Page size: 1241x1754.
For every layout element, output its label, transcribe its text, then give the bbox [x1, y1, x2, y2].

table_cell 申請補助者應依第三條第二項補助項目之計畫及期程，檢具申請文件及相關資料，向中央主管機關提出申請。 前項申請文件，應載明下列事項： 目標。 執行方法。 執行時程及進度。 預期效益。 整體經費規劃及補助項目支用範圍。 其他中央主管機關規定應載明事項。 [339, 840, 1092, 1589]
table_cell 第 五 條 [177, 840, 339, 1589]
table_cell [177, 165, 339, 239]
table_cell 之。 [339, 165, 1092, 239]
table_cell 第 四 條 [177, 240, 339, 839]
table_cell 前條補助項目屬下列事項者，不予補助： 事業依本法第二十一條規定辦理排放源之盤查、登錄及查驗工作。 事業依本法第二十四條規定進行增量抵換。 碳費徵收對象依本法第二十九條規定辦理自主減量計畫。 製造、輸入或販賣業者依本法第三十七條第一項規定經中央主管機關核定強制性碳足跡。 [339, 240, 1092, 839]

+++

**Goal of the exercise**
Reproduce the rows above in full, including the request lines. In each answer line, shift the bounding-box coordinates by adding -135 to every one of them.

**Written solution**
Page size: 1241x1754.
For every layout element, output its label, transcribe its text, then give the bbox [x1, y1, x2, y2].

table_cell 申請補助者應依第三條第二項補助項目之計畫及期程，檢具申請文件及相關資料，向中央主管機關提出申請。 前項申請文件，應載明下列事項： 目標。 執行方法。 執行時程及進度。 預期效益。 整體經費規劃及補助項目支用範圍。 其他中央主管機關規定應載明事項。 [204, 705, 957, 1454]
table_cell 第 五 條 [42, 705, 204, 1454]
table_cell [42, 30, 204, 104]
table_cell 之。 [204, 30, 957, 104]
table_cell 第 四 條 [42, 105, 204, 704]
table_cell 前條補助項目屬下列事項者，不予補助： 事業依本法第二十一條規定辦理排放源之盤查、登錄及查驗工作。 事業依本法第二十四條規定進行增量抵換。 碳費徵收對象依本法第二十九條規定辦理自主減量計畫。 製造、輸入或販賣業者依本法第三十七條第一項規定經中央主管機關核定強制性碳足跡。 [204, 105, 957, 704]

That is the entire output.